Copy out all lines of the records in which the word "fill" appears.

▶ [Material provided]
..........

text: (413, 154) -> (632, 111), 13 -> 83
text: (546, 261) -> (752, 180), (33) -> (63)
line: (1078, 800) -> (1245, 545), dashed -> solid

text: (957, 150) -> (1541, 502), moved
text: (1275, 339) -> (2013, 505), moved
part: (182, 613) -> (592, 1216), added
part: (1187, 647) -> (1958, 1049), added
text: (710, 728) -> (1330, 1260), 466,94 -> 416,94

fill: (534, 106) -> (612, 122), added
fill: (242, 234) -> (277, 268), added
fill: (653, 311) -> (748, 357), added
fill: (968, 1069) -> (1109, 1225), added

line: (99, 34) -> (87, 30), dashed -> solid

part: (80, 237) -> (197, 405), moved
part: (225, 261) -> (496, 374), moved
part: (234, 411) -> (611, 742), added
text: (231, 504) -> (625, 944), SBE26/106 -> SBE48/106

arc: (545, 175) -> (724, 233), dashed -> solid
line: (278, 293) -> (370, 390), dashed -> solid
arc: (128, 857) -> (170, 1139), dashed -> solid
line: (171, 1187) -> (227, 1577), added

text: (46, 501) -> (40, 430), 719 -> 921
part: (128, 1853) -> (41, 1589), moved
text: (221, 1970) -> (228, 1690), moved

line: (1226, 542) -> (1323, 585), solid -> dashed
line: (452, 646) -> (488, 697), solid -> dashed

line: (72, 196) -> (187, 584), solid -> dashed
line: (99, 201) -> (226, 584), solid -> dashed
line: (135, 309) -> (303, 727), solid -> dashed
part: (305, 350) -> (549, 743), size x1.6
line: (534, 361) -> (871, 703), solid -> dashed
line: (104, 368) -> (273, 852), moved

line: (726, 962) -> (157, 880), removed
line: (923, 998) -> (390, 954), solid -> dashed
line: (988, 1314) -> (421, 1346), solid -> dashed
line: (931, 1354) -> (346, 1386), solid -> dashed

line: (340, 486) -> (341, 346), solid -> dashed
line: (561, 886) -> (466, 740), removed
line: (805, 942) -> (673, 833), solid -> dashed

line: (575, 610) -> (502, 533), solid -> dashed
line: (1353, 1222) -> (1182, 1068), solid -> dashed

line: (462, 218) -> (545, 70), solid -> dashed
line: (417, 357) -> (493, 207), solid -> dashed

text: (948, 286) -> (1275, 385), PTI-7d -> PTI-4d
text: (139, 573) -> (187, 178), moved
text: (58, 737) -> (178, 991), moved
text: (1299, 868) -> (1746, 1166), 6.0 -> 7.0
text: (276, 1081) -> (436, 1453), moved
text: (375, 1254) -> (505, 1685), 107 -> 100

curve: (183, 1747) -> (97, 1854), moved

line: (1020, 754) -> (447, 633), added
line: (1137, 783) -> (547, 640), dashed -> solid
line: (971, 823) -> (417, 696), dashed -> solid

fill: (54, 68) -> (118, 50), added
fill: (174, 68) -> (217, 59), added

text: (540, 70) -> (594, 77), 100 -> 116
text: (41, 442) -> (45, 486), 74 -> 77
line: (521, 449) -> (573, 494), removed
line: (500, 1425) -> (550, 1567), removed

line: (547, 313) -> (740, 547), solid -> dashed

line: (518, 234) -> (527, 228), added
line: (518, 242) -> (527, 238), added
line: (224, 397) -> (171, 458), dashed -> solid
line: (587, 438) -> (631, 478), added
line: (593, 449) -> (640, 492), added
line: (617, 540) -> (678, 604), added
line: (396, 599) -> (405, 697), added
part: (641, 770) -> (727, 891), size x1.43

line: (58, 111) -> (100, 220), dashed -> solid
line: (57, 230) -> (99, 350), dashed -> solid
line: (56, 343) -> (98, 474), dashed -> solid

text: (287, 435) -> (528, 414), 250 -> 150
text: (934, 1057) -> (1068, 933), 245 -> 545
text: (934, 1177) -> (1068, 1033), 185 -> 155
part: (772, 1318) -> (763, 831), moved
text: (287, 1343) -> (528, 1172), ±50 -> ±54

..........

▶ [Solution to the problem]
fill: (534, 106) -> (612, 122), added
fill: (242, 234) -> (277, 268), added
fill: (653, 311) -> (748, 357), added
fill: (968, 1069) -> (1109, 1225), added
fill: (54, 68) -> (118, 50), added
fill: (174, 68) -> (217, 59), added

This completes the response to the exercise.